Data loading and integration is the part nobody really talks about much. But here too, experts are capable of writing a few lines of SQL a lot faster than putting together a few modules graphically. However, not everyone is sufficiently fluent in SQL and also these users should still be given the ability to mix and match their data, giving them access to the majority of the functionality available via SQL (and remembering the many little nuances of it for different databases). In this case we cannot use the parameter based customization from above. Instead, KNIME encapsulates SQL fragments visually as individual nodes. The figure below shows what this could look like for an example workflow accessing two tables in a database and joining them after a couple of aggregation operations. Notable here is that this series of nodes will not be executed within the KNIME workflow environment itself but pushed out to the database – in fact KNIME silently assembles the underlying SQL statement under the hood (and if you’re curious, it is available on the node view). And, to make things even easier, depending on the initial database connector node, KNIME also makes sure only supported operations (such as for the aggregation node) are available and creates the right SQL dialect for that particular database.

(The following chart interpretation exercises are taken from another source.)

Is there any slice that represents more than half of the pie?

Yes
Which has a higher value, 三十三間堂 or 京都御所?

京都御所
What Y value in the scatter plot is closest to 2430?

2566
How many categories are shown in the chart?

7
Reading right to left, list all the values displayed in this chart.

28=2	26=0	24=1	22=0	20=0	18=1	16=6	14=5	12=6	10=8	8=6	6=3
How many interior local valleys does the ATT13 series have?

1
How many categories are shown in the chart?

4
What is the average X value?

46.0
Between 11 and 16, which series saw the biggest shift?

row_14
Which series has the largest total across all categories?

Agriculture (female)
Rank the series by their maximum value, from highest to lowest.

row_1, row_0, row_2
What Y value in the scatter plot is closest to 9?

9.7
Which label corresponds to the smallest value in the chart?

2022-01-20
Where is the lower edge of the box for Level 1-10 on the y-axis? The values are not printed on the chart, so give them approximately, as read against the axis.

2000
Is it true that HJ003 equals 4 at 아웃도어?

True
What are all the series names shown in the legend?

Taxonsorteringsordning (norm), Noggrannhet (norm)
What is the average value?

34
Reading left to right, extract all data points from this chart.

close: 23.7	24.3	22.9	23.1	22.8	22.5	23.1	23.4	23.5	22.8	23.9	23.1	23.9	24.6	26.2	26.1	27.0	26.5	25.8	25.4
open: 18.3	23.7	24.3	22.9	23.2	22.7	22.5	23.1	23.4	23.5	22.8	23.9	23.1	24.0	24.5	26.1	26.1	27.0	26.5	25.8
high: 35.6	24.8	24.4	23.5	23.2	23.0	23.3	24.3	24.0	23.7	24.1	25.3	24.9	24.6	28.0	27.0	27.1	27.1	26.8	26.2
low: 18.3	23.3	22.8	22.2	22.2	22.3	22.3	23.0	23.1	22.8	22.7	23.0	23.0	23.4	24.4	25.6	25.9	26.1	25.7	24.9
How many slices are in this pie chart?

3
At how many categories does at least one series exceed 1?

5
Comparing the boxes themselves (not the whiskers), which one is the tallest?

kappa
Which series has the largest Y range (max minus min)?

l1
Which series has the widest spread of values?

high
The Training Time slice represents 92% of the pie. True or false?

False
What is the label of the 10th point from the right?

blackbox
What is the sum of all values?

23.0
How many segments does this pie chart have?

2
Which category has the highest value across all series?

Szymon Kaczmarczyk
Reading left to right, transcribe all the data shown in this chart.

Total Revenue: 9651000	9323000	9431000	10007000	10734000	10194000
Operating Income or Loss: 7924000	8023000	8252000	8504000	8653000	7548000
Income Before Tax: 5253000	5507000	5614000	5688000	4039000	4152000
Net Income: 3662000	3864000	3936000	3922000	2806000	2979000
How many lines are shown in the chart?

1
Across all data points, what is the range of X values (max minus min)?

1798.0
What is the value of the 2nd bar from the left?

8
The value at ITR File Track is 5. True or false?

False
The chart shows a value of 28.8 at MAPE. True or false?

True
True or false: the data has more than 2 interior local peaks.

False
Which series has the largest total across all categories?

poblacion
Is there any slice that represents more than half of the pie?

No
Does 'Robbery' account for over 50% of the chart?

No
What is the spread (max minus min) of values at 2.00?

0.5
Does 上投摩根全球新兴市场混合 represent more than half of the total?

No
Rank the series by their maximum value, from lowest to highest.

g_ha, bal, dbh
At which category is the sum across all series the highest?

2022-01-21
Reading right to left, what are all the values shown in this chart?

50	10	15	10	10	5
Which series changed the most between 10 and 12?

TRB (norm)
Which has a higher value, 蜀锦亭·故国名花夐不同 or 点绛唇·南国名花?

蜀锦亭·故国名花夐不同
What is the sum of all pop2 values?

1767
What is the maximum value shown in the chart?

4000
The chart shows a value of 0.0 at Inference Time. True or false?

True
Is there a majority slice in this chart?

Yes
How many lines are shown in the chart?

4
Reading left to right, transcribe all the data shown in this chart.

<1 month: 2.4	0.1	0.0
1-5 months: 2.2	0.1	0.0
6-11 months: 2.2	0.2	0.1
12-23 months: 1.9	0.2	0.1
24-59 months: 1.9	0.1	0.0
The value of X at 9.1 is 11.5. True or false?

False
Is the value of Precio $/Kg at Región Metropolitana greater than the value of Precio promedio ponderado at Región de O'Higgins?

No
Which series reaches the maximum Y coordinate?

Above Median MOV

The visual SQL approach described above also allows KNIME workflows to model and control ETL operations natively on Hadoop – using one of the Cloudera, Hortonworks, or MapR certified connectors works just the same as running operations in your local MySQL database ‒ but suddenly things get executed on Hadoop.
But why stop there? If you can reach out to R and Python and SQL, why not also add nodes that allow the integration of code that runs directly on Hadoop as well? With version 2.12, KNIME has nodes to encapsulate calls to MLlib and enables Spark operations to be modeled. A special Spark Scripting node encapsulates functionality that has not yet been exposed as a native node as well. The figure below shows an example of such a workflow.